Compression functions by reducing the bandwidth of the page, which, in turn, reduces the HTTP response. This can be accomplished by using a number of programs such as Gzip. The vast majority of web servers have the capacity to compress files that are in Gzip format before they are sent through for download — either through the use of built-in routines or accessing a third-party module. According to Yahoo, this has the ability to reduce page load time by as much as 70 percent.

4. Enable Browser Caching

Browser caching can have a major impact on load speeds. When a person visits your site, the elements of the page that they visit is stored on the computer’s hard drive in a cache or temporary storage file, meaning that the next time that the user visits your site, the browser will be able to load the page without having to make a new HTTP request to the server.

5. Minimize the Resources Used to Build the Site

WYSIWYG resources make it extremely easy to build web pages; however, they can often create messy code that has the capacity to slow down the performance of the site significantly.

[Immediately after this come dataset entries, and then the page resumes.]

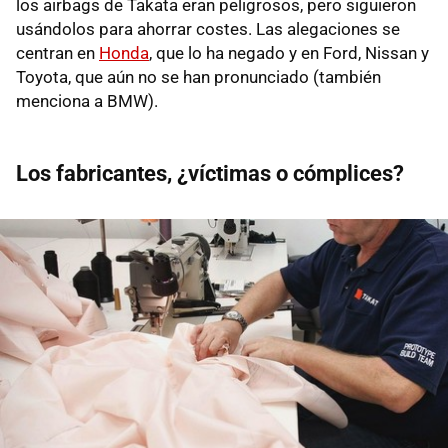
los airbags de Takata eran peligrosos, pero siguieron
usándolos para ahorrar costes. Las alegaciones se
centran en
Honda
, que lo ha negado y en Ford, Nissan y
Toyota, que aún no se han pronunciado (también
menciona a BMW).
Los fabricantes, ¿víctimas o cómplices?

It is important to understand that every piece of code that is used will add to the size of the page. This makes it immensely important to eliminate unnecessary line breaks, spaces and indentations in your code, rendering your pages as lean as possible.

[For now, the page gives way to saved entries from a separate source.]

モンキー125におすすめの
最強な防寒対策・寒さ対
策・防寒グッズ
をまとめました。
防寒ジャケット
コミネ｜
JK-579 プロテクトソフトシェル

Google suggests using their PageSpeed Insights Chrome Extension that has the capacity to create an optimized version of the HTML code for the site. You can also use YUI Compressor and cssmin.js to minimize CSS code on your site.

6. Optimize CSS Delivery

CSS code is what holds the style requirements for your page, and it can be accessed by your website in two ways: in an external file, which is loaded prior to the page being rendered, or inline, meaning that the code is embedded into the HTML document. It is best to have this coding set up in an external file, which will decrease the size of the site’s code and speed up the loading process.

Conclusion

Some of the steps mentioned are easier to implement than others, but all of them are worth the time and effort that will be invested in them. If you are a person that is not technically inclined, it may be in your best interest to hire some help. A one second delay can reduce your page views by as much as 11 percent and cause a 16 percent decrease in customer satisfaction — neither of which you can afford.